They're called roadtrains in Australia and gigaliners in Germany. The extra-long trailer trucks are rolling across Germany in field tests, but only seven states are participating in the controversial project.
Extra-long trailer trucks have been thundering across select roads and highways in Germany in controversial field tests that began in January and are scheduled to last five years. Last year, the federal government passed a special provision allowing the extra long trucks in Germany under strict conditions.
Long trucks, called gigaliners in Germany, can weigh no more than 40 tons and are not allowed to transport dangerous materials or liquids, and the vehicles must be equipped with a camera to keep a close watch on traffic behind the truck. Regular trailer trucks on German roads have a maximum length of about 18 meters (60 feet); a long truck can measure up to 25 meters.
"Unpredictable monster trucks"
Five months into the field tests, only seven of Germany's 16 states have signed on to participate. The other states have remained opposed to testing what some have called "unpredictable monster trucks." Opponents pointed out a number of problems, including traffic safety issues in a densely populated country and possible damage to roads, intersections, railroad crossings, bridges and tunnels because of the trucks' added weight.

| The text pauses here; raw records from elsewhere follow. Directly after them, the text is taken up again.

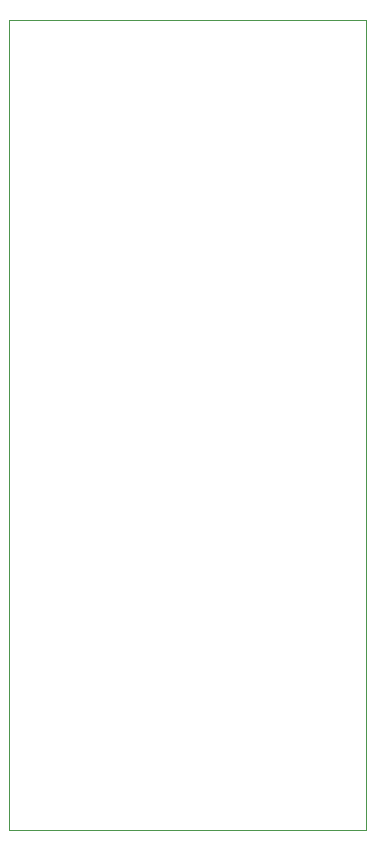
<source format=gbr>
%TF.GenerationSoftware,KiCad,Pcbnew,8.0.3*%
%TF.CreationDate,2024-07-05T15:20:34+05:30*%
%TF.ProjectId,multilayer1,6d756c74-696c-4617-9965-72312e6b6963,rev?*%
%TF.SameCoordinates,Original*%
%TF.FileFunction,Profile,NP*%
%FSLAX46Y46*%
G04 Gerber Fmt 4.6, Leading zero omitted, Abs format (unit mm)*
G04 Created by KiCad (PCBNEW 8.0.3) date 2024-07-05 15:20:34*
%MOMM*%
%LPD*%
G01*
G04 APERTURE LIST*
%TA.AperFunction,Profile*%
%ADD10C,0.050000*%
%TD*%
G04 APERTURE END LIST*
D10*
X149606000Y-69850000D02*
X179832000Y-69850000D01*
X179832000Y-138430000D01*
X149606000Y-138430000D01*
X149606000Y-69850000D01*
M02*

</source>
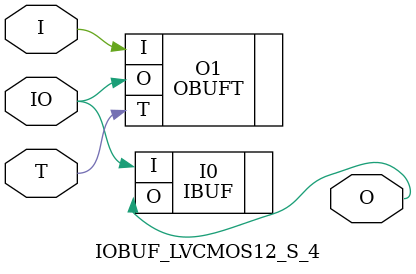
<source format=v>


`timescale  1 ps / 1 ps


module IOBUF_LVCMOS12_S_4 (O, IO, I, T);

    output O;

    inout  IO;

    input  I, T;

        OBUFT #(.IOSTANDARD("LVCMOS12"), .SLEW("SLOW"), .DRIVE(4)) O1 (.O(IO), .I(I), .T(T)); 
	IBUF #(.IOSTANDARD("LVCMOS12"))  I0 (.O(O), .I(IO));
        

endmodule



</source>
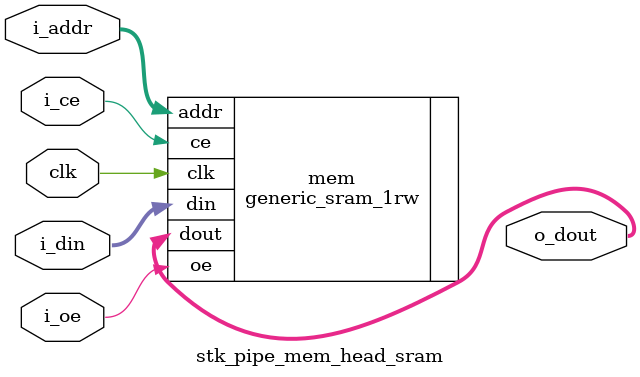
<source format=sv>

module stk_pipe_mem_head_sram (
// -------------------------------------------------------------------------- //
//
  input wire logic [9:0]                             i_addr
, input wire logic [9:0]                             i_din
, input wire logic                                   i_ce
, input wire logic                                   i_oe
//
, output wire logic [9:0]                            o_dout

// -------------------------------------------------------------------------- //
//
, input wire logic                                   clk
);

// -------------------------------------------------------------------------- //
//
generic_sram_1rw #(.W(10), .N(1024)) mem (
//
  .addr                       (i_addr)
, .din                        (i_din)
, .ce                         (i_ce)
, .oe                         (i_oe)
, .dout                       (o_dout)
//
, .clk                        (clk)
);

endmodule : stk_pipe_mem_head_sram

</source>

The field tests are aimed at weighing just those risks - as well as the potential advantages if Germany were to allow long vehicles in the long run. It is certainly not about shifting freight off the rails and onto the road, said German Transport Minister Peter Ramsauer.
"Where three regular trucks are on the road today, we only need two long trucks in the test," he said. "Automobile suppliers, the food industry and parcel and courier services only stand to profit."
The majority of goods in Germany are currently transported by trailer trucks with about 3.1 billion tons of materials being driven around the country in 2010. Rail, sea and river shipping combined amount to about 1 billion tons of freight.
Shipping companies interested in participating in the test project turn to the Federal Road Research Institute (BASt) - but registration has been a slow process - of about 50 inquiries eight firms participating in the test phase with 13 long trucks.
In February, Bavaria's Ansorge shipping company was the first to send out an extra-long trailer truck. Manager Wolfgang Thoma said he is pleased with the test so far. He said the company's two extra-long trucks covered 19,000 kilometers in the past four months and that he had noticed "economic and ecological advantages" to the longer trailers.
The mega trucks carry 50 percent more freight than regular trucks, he told DW, cutting fuel and emissions by about a third per pallet loaded. All shipments went completely smoothly, Thoma said, adding that he expects more roads will be approved for his long trucks soon.
Other companies haven't been as lucky.
Voigt Logistics is still waiting for a go-ahead while their two gigaliners gather dust. Jörg Braatz, Voigt's fleet manager, applied to participate in the test run five months ago, and the firm invested thousands of euros in its extra-long trailers - but approval hinges on what are termed the "last miles." BASt has not given a green light yet for the few hundred meters of country roads from the highway exits to receiving companies' loading docks.
"As a business, we don't understand get it, it's mystifying," Braatz told DW.
Germany's Social Democratic and Greens Party, in the opposition on a federal level but part of governments in several states, are critical of the long truck test runs. In March, the parties' parliamentary groups filed a lawsuit against the project.
According to Ulrich Battis, a constitutional lawyer in Berlin, the government's special provision violates Germany's Basic Law, or constitution, by curtailing parliamentarians' rights. Both the lower and the upper houses of parliament should have been involved in a decision-making process, he told DW. The Transport Ministry was unperturbed, however, and maintained that the test project complies with German law.
What is a test in Germany has become reality in other European countries and at up to 60 tons, mega trucks in the Netherlands, Sweden and Finland are even heavier than what's being tested in Germany.
But Australia's roadtrains take the cake: there, 50-meter-long trucks that weigh more than 100 tons charge across the continent.